Page excerpt:
--- START ---
In Perl, the first character of a variable name or variable reference denotes what kind of value the variable may hold. Here are the most common kinds of variables:
The above table names three different variables. In
other words, variable $x is a different variable than
@x.
A Perl scalar variable can be an integer, floating point or a character string. Integer literals are written without a decimal point or an “E” exponent. Examples of integer literals are:
12354 -179 0x32 # hexadecimal 027 # octal
The third number in the list is a hexadecimal (base 16) constant; its value is 50 decimal. The fourth number in the list is an octal (base 8) constant because it begins with a “0”; its value is 23 decimal.
Floating point literal numbers are written with a single decimal point and/or an “E” exponent. Example floating point literals are:
12.3 -6.23E27 3E7 .1
String literals are enclosed in either single or double quotes:
"The world\n"
Another example:
'no expansions'
Single-quoted strings.
In a single-quoted string no expansion will be done. In the following the
$ is just a dollar sign
and \n are the two characters backslash and
n:
print 'Some $verse here \n';
The output will be:
Some $verse here \n
Commands between backticks (back quotes) and escape sequences will not not expanded.
Double-quoted strings.
Material in double-quoted strings is subject to expansion.
Among these are variables and escape sequences. An escape sequence
is a combination of a backslash and character(s). The combination will
have a special meaning. The newline character, for example, will be
written as the \n combination in a double-quoted
string:
my $verse = 'hallo there';
print "Some $verse here\n";
This will result in
Some hallo there here
The last character of the output is a newline.
If you want $, @ or
% to appear literally in a string
delimited by double quotes, escape them with a
single backslash.
Another example is the double-quote character itself: to get a
double quote in a string surrounded by double quotes, use the
\ for escaping the double-quote.
Table 13.10, “Escape characters in Perl” shows a list of well-known escape
sequences.
For example, suppose we had assigned $t =
'test'.
Then:
$x = '$t'
would assign the literal string $t to $x,
where
$x = "$t"
would assign the literal string test to $x.
Some example string literals are:
"Hello World!" 'A bit longer but still a nonsensical string' '' ""
When a variable contains a scalar literal, its name always begins with a “$”. An example:
$length = 12.3; $width = 17; $area = $length * $width; # $area should be 209.1
In the above, the value of $length was a
floating-point number, the value of $width was an
integer. The result of the calculation would be floating point.
An example using strings:
$colour = "blue"; $shade = "dark"; $description = $shade . " " . $colour
Here, the scalar variable $description will have the
value “dark blue” ('.' is the string-concatenation operator).
--- END ---
Data under study:
--- START ---
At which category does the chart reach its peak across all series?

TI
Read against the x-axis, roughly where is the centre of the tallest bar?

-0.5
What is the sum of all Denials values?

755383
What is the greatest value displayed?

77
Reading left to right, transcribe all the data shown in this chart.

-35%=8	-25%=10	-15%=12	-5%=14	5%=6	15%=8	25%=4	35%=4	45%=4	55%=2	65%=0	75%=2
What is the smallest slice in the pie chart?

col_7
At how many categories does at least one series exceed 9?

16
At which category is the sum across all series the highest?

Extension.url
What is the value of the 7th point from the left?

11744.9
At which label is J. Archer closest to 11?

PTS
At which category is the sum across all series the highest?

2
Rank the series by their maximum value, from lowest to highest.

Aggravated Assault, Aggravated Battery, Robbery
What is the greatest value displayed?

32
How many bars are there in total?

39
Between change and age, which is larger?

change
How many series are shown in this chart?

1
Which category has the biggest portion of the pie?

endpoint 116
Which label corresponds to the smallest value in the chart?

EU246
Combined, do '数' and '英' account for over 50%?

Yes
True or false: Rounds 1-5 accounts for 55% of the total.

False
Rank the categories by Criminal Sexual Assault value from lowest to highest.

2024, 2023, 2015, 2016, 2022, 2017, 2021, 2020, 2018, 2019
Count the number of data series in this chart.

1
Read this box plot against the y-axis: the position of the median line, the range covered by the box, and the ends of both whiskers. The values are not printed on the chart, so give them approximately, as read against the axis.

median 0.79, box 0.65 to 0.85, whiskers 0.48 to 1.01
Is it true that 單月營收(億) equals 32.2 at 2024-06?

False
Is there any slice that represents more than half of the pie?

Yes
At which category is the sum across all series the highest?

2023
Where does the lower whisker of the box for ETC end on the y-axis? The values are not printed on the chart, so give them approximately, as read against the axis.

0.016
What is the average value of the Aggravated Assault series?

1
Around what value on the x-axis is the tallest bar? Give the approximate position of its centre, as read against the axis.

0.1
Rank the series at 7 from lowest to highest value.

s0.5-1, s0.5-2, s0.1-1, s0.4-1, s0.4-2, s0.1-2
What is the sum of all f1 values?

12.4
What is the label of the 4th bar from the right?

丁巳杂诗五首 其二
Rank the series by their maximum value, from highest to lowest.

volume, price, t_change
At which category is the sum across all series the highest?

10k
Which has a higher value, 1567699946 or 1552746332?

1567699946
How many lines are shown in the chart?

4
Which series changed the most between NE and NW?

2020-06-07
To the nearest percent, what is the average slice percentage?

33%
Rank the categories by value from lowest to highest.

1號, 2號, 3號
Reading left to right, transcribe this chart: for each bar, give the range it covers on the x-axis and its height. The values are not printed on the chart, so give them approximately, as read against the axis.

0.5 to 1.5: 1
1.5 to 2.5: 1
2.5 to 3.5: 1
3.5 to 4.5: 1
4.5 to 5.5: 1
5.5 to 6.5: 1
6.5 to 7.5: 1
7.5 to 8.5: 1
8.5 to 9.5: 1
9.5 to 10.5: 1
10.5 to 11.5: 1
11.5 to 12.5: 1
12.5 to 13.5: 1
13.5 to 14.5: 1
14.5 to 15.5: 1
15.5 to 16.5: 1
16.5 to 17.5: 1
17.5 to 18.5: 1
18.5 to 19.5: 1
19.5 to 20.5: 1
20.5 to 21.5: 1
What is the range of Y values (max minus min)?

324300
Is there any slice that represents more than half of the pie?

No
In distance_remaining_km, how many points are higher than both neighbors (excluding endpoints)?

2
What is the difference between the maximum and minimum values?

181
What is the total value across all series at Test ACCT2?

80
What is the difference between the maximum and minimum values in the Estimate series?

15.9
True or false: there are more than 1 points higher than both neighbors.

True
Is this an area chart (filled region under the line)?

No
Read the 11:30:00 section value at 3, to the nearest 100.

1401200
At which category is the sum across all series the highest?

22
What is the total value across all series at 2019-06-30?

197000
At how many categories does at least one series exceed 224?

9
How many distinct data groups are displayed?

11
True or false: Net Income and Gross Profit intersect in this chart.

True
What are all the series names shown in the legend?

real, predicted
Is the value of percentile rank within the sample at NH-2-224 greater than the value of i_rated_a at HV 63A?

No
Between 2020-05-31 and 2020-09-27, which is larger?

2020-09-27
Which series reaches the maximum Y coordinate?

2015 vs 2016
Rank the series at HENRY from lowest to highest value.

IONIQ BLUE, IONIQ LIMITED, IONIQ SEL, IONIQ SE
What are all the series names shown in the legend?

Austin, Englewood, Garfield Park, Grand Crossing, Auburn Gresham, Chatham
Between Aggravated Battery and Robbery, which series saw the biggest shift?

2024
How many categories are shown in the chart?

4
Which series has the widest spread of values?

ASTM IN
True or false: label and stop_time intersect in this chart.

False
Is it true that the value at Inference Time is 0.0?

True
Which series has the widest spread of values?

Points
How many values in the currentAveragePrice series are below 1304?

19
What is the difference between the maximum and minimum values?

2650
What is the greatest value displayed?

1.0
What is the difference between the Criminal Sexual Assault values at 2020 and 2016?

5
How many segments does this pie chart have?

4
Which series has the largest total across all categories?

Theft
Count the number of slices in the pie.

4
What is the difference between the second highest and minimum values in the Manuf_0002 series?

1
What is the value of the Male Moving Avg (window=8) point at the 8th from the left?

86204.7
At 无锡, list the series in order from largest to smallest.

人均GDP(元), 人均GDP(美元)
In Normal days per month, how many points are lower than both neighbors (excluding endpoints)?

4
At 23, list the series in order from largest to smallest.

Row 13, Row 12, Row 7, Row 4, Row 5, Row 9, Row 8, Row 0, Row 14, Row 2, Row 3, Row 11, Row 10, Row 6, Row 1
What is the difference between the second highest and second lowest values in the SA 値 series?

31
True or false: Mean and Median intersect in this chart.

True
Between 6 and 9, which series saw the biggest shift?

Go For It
--- END ---
Exercise set:
[1] Write out the Perl excerpt word for word, starting at "When a variable" and ending at "the string-concatenation operator).".
[2] Summarize the Perl excerpt in two sentences.
The rows come from a different source than the Perl excerpt.

Responses per task:
[1]
When a variable contains a scalar literal, its name always begins with a “$”. An example:
$length = 12.3; $width = 17; $area = $length * $width; # $area should be 209.1
In the above, the value of $length was a
floating-point number, the value of $width was an
integer. The result of the calculation would be floating point.
An example using strings:
$colour = "blue"; $shade = "dark"; $description = $shade . " " . $colour
Here, the scalar variable $description will have the
value “dark blue” ('.' is the string-concatenation operator).

[2] In Perl, the first character of a variable name shows what kind of value the variable may hold, and a scalar variable, whose name begins with "$", can hold an integer, a floating-point number or a character string. String literals are enclosed in single quotes, where no expansion is done, or in double quotes, where variables and escape sequences such as \n are expanded.